E.P. Thompson: The Historical is Personal

“The working class did not rise like the sun at an appointed time.  It was present at its own making.” - E.P. Thompson, The Making of the English Working Class, 1963

Class is more than a sociological concept.  It is a story of how people, working for a living, come together as they begin to realize that what they need in order to survive is precisely what their neighbors need.  Of course, people with needs that are antagonistic to theirs come to be viewed as an entirely different class in opposition.

Before I became interested in Marxism, I had a professor in college who taught history using the philosophy of E.P. Thompson.  He made history come alive by making it a story of real people and how the lived, struggled, and died.  We never memorized anything.  We simply talked with each other, making personal connections to what we learned, and wrote papers.  Later on, I found out that he was a Marxist of the 1960s New Left, someone who made history by participating in Vietnam War protests on the campus of the University of Wisconsin-Madison.  This view of history translated to his public life: he treated people like equals, regardless of their income, education, or position.  The historical was always personal.

E.P. Thompson humanized the history of the English working class in a very similar way.  His approach was to view class as a historical phenomenon, to remove it from structural understandings that abstracted it and made it a topic of study for specialized academics.

To him, class is a process.  It can't be understood simply through snapshots of history.  The way men and women of similar economic backgrounds come together, recognize common interests, and fight for those interests by changing history informs our view of class.

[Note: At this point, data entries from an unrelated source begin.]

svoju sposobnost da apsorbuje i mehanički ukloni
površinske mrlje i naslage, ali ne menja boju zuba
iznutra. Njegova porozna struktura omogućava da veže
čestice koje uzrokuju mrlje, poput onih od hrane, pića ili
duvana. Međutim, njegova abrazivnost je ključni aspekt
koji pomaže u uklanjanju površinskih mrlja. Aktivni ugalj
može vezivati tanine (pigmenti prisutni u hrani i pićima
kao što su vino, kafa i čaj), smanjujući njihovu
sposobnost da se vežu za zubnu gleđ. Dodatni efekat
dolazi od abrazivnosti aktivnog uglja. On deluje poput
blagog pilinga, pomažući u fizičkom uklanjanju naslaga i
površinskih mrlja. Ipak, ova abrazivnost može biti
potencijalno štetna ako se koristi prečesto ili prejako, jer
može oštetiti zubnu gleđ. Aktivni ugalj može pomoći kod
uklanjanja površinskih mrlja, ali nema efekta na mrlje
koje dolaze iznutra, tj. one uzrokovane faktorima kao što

Thompson argues that class is not a thing, it is a relationship: “But if we watch these men over an adequate period of social change, we observe patterns in their relationships, their ideas and their institutions.”  I think this is something that Howard Zinn - whether implicitly or explicitly - tried to do with A People's History of the United States.  There will always be something intriguing about this kind of narrative based social history that attracts regular people.  Maybe its that they can see themselves in the reflections of working class people in the past.  Maybe its the romance of tragedy that ultimately befalls so many of these historical figures.

Marx famously quipped in The 18th Brumaire of Louis Bonaparte that "men make their own history, but they do not make it as they please."  Human agency is limited by historical conditions, but it is the key to changing the world.  Conversely, E.P. Thompson provides us with an understanding of our starting point for changing the world, that of human agency: "class is defined by men as they live their own history, and, in the end, this is its only definition.” Class consciousness is how we make history and this story how we define the relationship of class. This is how we make history personal.